Matt Kaeberlein: “We all recognize from an early age this idea of one human year is about seven dog years. Another way to say that is dogs age seven times faster people do. What I’m interested in understand is why that is.”

Matt Kaeberlein: “From a human health perspective, if you think about the diseases that most people in developed countries suffer and die from, they’re almost all age-related, meaning your risk of getting most cancers, heart disease, Alzheimers’ Disease, kidney disease, goes up exponentially as you get older. The traditional biomedical approach has been based on waiting until people get sick in trying to cure their disease. If we can understand those diseases from the perspective of aging biology, we have the potential to delay their progression or even prevent people from getting them in the first place.”

Matt Kaeberlein: “Anybody who’s ever had dogs, and particularly dogs that have gotten old, will recognize that dogs age very much like we do and, over the last 30 or 40 years, as Americans, and this is true in lots of other countries, have begun to think of their dogs as family than as property, veterinarians have gotten really good at treating and diagnosing diseasing of aging in dogs. So now we know that dogs develop all of the same aging-related diseases that people do, they just do it about seven-to-10 times faster.
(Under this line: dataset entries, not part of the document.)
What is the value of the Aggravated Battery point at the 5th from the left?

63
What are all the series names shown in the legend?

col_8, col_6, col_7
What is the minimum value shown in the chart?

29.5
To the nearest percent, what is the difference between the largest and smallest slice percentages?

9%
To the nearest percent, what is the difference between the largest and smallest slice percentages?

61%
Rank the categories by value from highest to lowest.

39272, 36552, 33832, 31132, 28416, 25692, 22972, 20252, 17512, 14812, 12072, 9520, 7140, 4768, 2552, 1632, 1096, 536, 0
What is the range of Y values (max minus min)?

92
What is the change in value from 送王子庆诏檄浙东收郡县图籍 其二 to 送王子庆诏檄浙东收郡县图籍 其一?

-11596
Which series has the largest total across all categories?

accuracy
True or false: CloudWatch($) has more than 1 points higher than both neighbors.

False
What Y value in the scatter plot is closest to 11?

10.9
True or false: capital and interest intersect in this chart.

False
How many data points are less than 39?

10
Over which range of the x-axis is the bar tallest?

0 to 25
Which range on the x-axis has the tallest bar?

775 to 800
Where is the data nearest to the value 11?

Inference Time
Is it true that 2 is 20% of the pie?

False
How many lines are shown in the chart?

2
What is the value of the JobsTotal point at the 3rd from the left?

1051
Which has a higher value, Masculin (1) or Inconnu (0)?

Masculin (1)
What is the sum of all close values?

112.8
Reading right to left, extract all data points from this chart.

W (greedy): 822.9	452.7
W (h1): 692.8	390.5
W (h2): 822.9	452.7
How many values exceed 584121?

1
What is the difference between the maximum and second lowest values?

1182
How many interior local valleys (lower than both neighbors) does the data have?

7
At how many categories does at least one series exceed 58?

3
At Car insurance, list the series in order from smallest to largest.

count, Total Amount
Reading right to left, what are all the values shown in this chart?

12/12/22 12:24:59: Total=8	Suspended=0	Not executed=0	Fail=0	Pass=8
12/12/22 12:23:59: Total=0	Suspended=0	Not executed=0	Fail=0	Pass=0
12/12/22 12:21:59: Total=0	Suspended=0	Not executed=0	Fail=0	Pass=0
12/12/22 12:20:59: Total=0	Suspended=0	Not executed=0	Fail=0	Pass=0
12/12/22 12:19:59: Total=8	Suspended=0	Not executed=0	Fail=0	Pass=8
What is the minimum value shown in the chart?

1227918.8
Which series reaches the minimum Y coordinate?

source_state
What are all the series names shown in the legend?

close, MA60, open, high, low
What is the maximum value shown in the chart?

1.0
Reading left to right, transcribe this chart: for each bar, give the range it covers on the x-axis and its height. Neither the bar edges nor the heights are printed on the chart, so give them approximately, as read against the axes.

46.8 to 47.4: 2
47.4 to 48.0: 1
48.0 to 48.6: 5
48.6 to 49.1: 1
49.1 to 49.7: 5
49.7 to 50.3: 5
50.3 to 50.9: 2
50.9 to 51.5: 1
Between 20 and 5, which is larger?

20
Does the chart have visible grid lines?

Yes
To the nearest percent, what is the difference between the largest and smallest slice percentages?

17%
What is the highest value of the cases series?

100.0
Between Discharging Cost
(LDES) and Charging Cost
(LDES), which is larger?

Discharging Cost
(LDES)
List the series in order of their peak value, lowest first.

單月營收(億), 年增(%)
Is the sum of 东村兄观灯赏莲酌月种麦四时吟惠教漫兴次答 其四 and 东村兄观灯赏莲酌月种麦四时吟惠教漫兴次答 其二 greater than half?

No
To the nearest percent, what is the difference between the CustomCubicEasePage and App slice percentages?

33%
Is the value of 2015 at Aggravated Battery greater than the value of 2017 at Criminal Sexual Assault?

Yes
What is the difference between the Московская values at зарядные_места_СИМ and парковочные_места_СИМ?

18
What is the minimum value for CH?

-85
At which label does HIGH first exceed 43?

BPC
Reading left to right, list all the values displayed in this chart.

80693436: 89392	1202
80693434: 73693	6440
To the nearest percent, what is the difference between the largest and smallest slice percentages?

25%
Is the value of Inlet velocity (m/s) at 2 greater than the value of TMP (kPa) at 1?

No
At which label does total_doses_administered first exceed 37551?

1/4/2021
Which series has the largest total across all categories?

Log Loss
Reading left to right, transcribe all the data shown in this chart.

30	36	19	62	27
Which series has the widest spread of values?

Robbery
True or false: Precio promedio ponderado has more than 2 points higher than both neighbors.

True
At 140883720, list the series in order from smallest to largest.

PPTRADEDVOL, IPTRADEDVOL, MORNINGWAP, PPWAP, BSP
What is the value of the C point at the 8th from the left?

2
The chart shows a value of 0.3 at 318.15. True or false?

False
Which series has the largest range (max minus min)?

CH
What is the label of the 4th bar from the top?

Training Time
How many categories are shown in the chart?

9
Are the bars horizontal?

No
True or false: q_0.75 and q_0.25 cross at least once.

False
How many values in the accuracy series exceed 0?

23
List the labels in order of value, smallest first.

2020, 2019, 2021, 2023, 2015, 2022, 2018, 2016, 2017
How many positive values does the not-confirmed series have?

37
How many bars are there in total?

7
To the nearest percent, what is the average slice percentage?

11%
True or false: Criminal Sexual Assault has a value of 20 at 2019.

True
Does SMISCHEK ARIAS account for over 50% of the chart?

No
They don’t necessarily get those diseases with the same prevalence that people do. One interesting example of that is vascular disease, which is a major killer in humans; dogs don’t get as much vascular disease. Dogs are much more prone to different age-related cancers. But the fact remains that they develop all of these diseases at a much-higher frequency as they get older. Even when we get outside of diseases to things like arthritis, they show almost the same changes that we do. So there’s now very good reason to believe, especially now that the science has matured to the point where we understand aging better at a molecular level, there’s very good to believe that aging in dogs and people and cats and cows and mice and whales is fundamentally similar at a basic molecular level.”